══ Records for this task

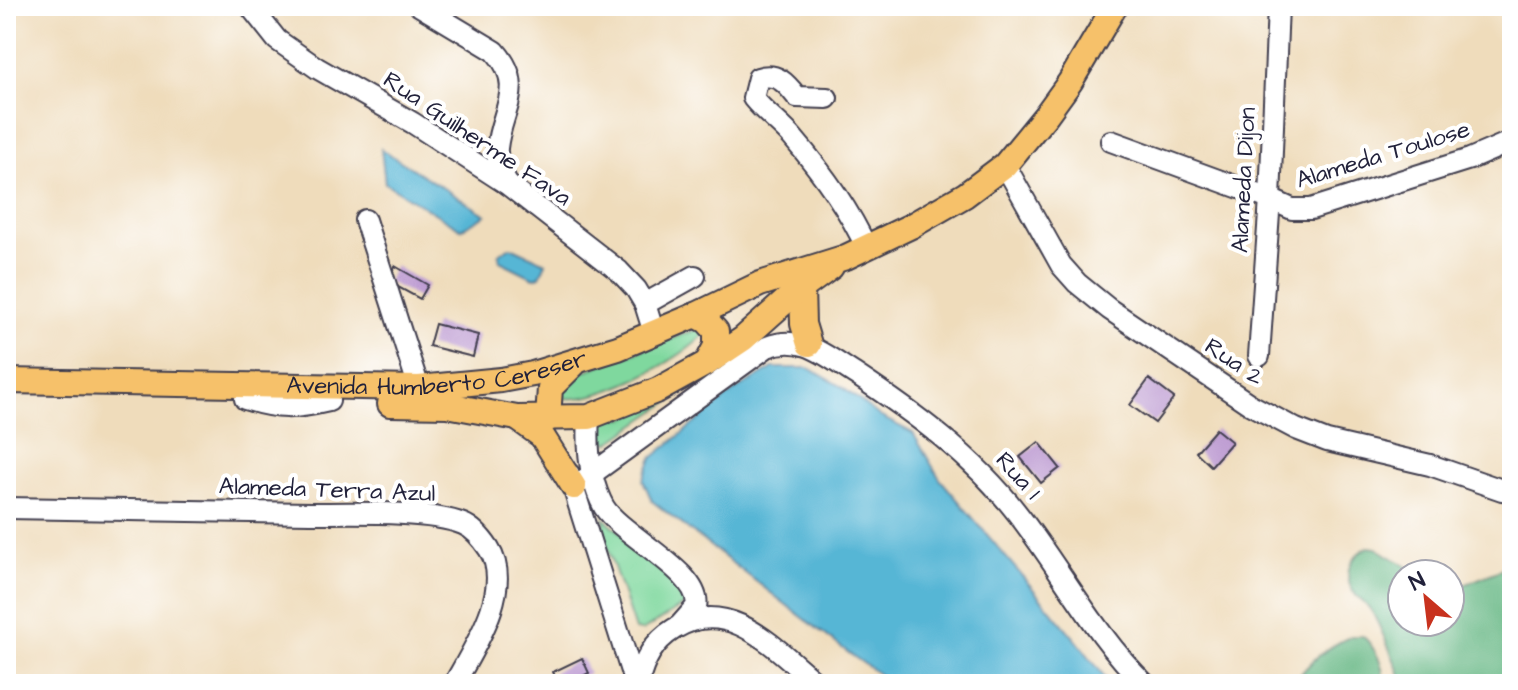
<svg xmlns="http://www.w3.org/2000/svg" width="1518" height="690" viewBox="0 0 1518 690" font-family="'Architects Daughter',sans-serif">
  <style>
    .green { fill: #7fd89e; stroke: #507d6c; stroke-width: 2 }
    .forest { fill: #67b885; stroke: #446d60; stroke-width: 2 }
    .water { fill: #57b6d5; stroke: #3c6c88; stroke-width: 2 }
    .building { fill: #bd9bd2 }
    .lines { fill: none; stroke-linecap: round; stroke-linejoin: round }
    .minor-casing { stroke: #413e4e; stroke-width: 24 }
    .major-casing { stroke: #413e4e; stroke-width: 28 }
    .minor { stroke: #fff; stroke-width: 20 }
    .major { stroke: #f6c16b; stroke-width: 24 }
    .labels { text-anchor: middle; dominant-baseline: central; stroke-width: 8; stroke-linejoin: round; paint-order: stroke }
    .street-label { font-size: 24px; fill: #22223b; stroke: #fff }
  </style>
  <rect width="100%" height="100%" fill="#fff"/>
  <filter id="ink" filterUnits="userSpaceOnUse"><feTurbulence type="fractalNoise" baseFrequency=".0125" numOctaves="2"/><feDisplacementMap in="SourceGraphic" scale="16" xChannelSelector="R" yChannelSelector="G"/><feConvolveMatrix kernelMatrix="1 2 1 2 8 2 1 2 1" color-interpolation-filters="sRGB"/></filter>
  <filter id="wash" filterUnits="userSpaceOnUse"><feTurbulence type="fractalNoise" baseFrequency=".006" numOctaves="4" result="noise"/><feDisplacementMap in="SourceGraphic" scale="32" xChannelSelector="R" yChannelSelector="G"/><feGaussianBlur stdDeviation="1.8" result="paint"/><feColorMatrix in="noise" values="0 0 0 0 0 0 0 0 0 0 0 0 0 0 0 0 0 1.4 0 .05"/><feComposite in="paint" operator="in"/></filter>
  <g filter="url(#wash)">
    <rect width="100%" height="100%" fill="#efdcbb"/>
    <!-- green -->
    <g class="green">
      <path d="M698,329L705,333C685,359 588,410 557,396L560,380Z"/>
      <path d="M714,364L718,368L609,443L601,440L597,427L606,417L624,419Z"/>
      <path d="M604,518L688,591L685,604L642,631L635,630L605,540Z"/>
    </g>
    <!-- forest -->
    <g class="forest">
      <path d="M1368,547L1376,548L1419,574H1402V598L1397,602L1402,609V622H1450V599L1456,588L1512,565V684H1398L1402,682C1401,674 1377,620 1372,612C1367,604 1355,597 1351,588C1343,570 1353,555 1368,547Z"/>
      <path d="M1352,636H1363C1376,649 1385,667 1383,684H1294C1308,661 1327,647 1352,636Z"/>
    </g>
    <!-- water -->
    <g class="water">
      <path d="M381,149L486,215L461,229L385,183Z"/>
      <path d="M511,247L546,263L540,276L534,278L500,261L499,254Z"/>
      <path d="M773,368H809L842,387L881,417L913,433L940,479L1077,641L1110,684H911V679L890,682L850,654L652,501L643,480L652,458L734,391Z"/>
    </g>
    <g id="blocks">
      <!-- building -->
      <g class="building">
        <path d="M395,266L428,285L420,299L387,281Z"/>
        <path d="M435,324L478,335L473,357L429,346Z"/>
        <path d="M1149,379L1174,398L1155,423L1130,405Z"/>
        <path d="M1216,429L1232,442L1211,466L1196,452Z"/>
        <path d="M1039,442L1060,468L1041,483L1020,457Z"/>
        <path d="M582,658L589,673L579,678L582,684H559L553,672Z"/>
      </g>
    </g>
  </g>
  <g filter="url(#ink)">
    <use href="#blocks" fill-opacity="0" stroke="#413e4e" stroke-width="2"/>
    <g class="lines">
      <!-- minor casing -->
      <g class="minor-casing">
        <g id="minor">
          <path d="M250,6L277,40L317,68L413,123L507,184L619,271L636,289L645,304L654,333"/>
          <path d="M420,6L495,51C527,87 501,109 497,148C496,160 502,173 507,184"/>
          <path d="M827,98L797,97C786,83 777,72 758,78L753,98C765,113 781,124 793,138C822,172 848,207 866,247"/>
          <path d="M1111,141L1270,199L1292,209H1311L1470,159L1512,141"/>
          <path d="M1005,165L1061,265L1077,283L1109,309L1251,405L1296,429L1327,441L1430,465L1502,490L1512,491"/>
          <path d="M365,220L419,388"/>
          <path d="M645,304L695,276"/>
          <path d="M1259,356L1270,199L1278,6"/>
          <path d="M245,399C279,410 295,409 329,401"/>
          <path d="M589,417C587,447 589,480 604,507C622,536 704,574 696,607L681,624"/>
          <path d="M569,474L635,684"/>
          <path d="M574,487L767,347C802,333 826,356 855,374C914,413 973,456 1017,513C1061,569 1094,634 1145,684"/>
          <path d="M6,508C108,510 209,511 311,513C350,513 428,510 463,524C473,528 483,540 489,549C514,588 474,648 454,684"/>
          <path d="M638,684C644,660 653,642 674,629C730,594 777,651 818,684"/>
        </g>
      </g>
      <!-- major casing -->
      <g class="major-casing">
        <g id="major">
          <path d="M802,288L803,324L809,344"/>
          <path d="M696,315L707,321L716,331V346L707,363"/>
          <path id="s1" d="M6,381L419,388L501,380L533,374L618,348L696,315L760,284L846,257L911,226L965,195L1005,165L1046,115L1070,82L1115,6"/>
          <path d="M390,404L447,405L517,418L589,417L658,390L707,363L743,339L790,297L831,267"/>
          <path d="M517,418L542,436L574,487"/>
          <path d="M548,419L550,388L574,364"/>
        </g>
      </g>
      <!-- minor -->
      <use href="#minor" class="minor"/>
      <!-- major -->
      <use href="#major" class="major"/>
    </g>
  </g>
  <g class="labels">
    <!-- street labels -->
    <g class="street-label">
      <text transform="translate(477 139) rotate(34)">Rua Guilherme Fava</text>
      <text transform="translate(1383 155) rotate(-17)">Alameda Toulose</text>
      <text transform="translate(1244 180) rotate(-87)">Alameda Dijon</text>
      <text transform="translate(1234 362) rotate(34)">Rua 2</text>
      <text stroke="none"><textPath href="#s1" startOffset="432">Avenida Humberto Cereser</textPath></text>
      <text transform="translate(1018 476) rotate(48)">Rua 1</text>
      <text transform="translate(327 490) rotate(2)">Alameda Terra Azul</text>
    </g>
  </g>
  <!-- margin -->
  <rect width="1518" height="690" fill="none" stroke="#fff" stroke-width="32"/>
  <!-- north arrow -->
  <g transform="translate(1426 598) rotate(332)"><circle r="38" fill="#ffffff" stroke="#a7a7b1" stroke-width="2"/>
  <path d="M0-6L14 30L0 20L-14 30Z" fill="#c8321e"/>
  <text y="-12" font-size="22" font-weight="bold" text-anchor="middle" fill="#22223b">N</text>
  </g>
</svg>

════

▶ [What is expected] The lines holding the word "type" are the answer. Pull them out of the records and copy them.

▶ [Your response]
  <filter id="ink" filterUnits="userSpaceOnUse"><feTurbulence type="fractalNoise" baseFrequency=".0125" numOctaves="2"/><feDisplacementMap in="SourceGraphic" scale="16" xChannelSelector="R" yChannelSelector="G"/><feConvolveMatrix kernelMatrix="1 2 1 2 8 2 1 2 1" color-interpolation-filters="sRGB"/></filter>
  <filter id="wash" filterUnits="userSpaceOnUse"><feTurbulence type="fractalNoise" baseFrequency=".006" numOctaves="4" result="noise"/><feDisplacementMap in="SourceGraphic" scale="32" xChannelSelector="R" yChannelSelector="G"/><feGaussianBlur stdDeviation="1.8" result="paint"/><feColorMatrix in="noise" values="0 0 0 0 0 0 0 0 0 0 0 0 0 0 0 0 0 1.4 0 .05"/><feComposite in="paint" operator="in"/></filter>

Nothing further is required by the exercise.